====== Document excerpt ======
As with the previous assignments, make sure that you adhere to the
constraints of the functional programming paradigm (e.g., access only
information passed as parameters, return one value, no side effects, no
LET, no SET!, etc.). Furthermore, remember that you're programming for
people, not for the benefit of the computer. Write your code so that
other people can understand it easily. That means you should worry
about modularity and abstraction where appropriate, and you should
employ meaningful function and parameter names. Follow the
style and documentation guidelines that we will be providing soon.
Don't forget to include that collaboration statement up front.
To construct these functions, you may use DEFINE, COND, IF, CAR, CDR,
CONS, EQUAL?, =, >, <, >=, <=, NULL?, LIST?, PAIR?, +, -, *, /, AND,
OR, NOT, QUOTE (or '), MEMBER, and REVERSE. You may not need all of these,
but they are all available to you. You may also use (or reuse) any function
which you have defined.
====== Information provided ======
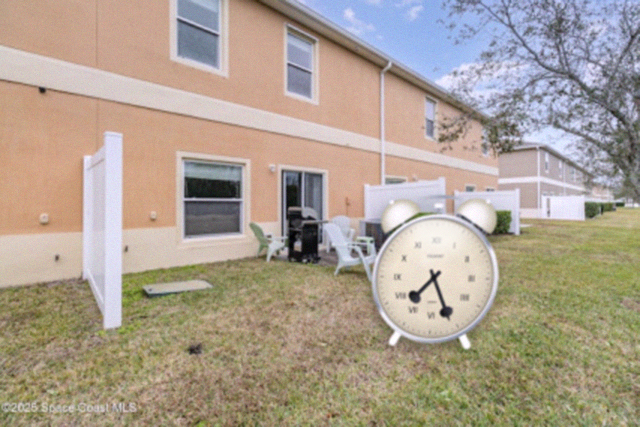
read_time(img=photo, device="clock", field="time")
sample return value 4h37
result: 7h26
======
* [What you have to do]
Carry on the functional programming assignment guidelines from their last sentence. The lines are separate material with no connection to the functional programming assignment guidelines.

* [Answer to the exercise]
And in case you weren't sure, all the functions you write as
solutions to the following problems are to be written in Scheme.
The first eight problems are just more simple recursion practice.
The good stuff comes after problem 8.
1) The function SET-DIFFERENCE takes two lists as arguments and
returns a list of top-level elements of the first argument
that do not appear in the second argument. Create
SET-DIFFERENCE using only augmenting recursion.
> (set-difference '(a b c) '(b c d))
(a)
> (set-difference '(b c d) '(a b c))
(d)
> (set-difference '(a b) '(c d))
(b a) ;; order is unimportant
2) Now create another version of SET-DIFFERENCE using only tail
recursion. Call this function SET-DIFFERENCE-TR.
3) SUBSET? is a predicate that takes two lists as arguments and
returns #t if every top-level element of the first argument
appears as a top-level element in the second argument. It
returns #f otherwise. Create SUBSET? using only augmenting
recursion.
> (subset? '(c d) '(a b c d))
#t
> (subset? '(c d) '(d c b a))
#t
> (subset? '(a b c) '(b c d))
#f
> (subset? '(c d) '())
#f
> (subset? '() '(c d))
#t
4) Now create another version of SUBSET? using only tail
recursion. Call this predicate SUBSET-TR?.
5) MAKE-LIST is a function that takes two arguments. The
first argument is a non-negative integer (let's call it N)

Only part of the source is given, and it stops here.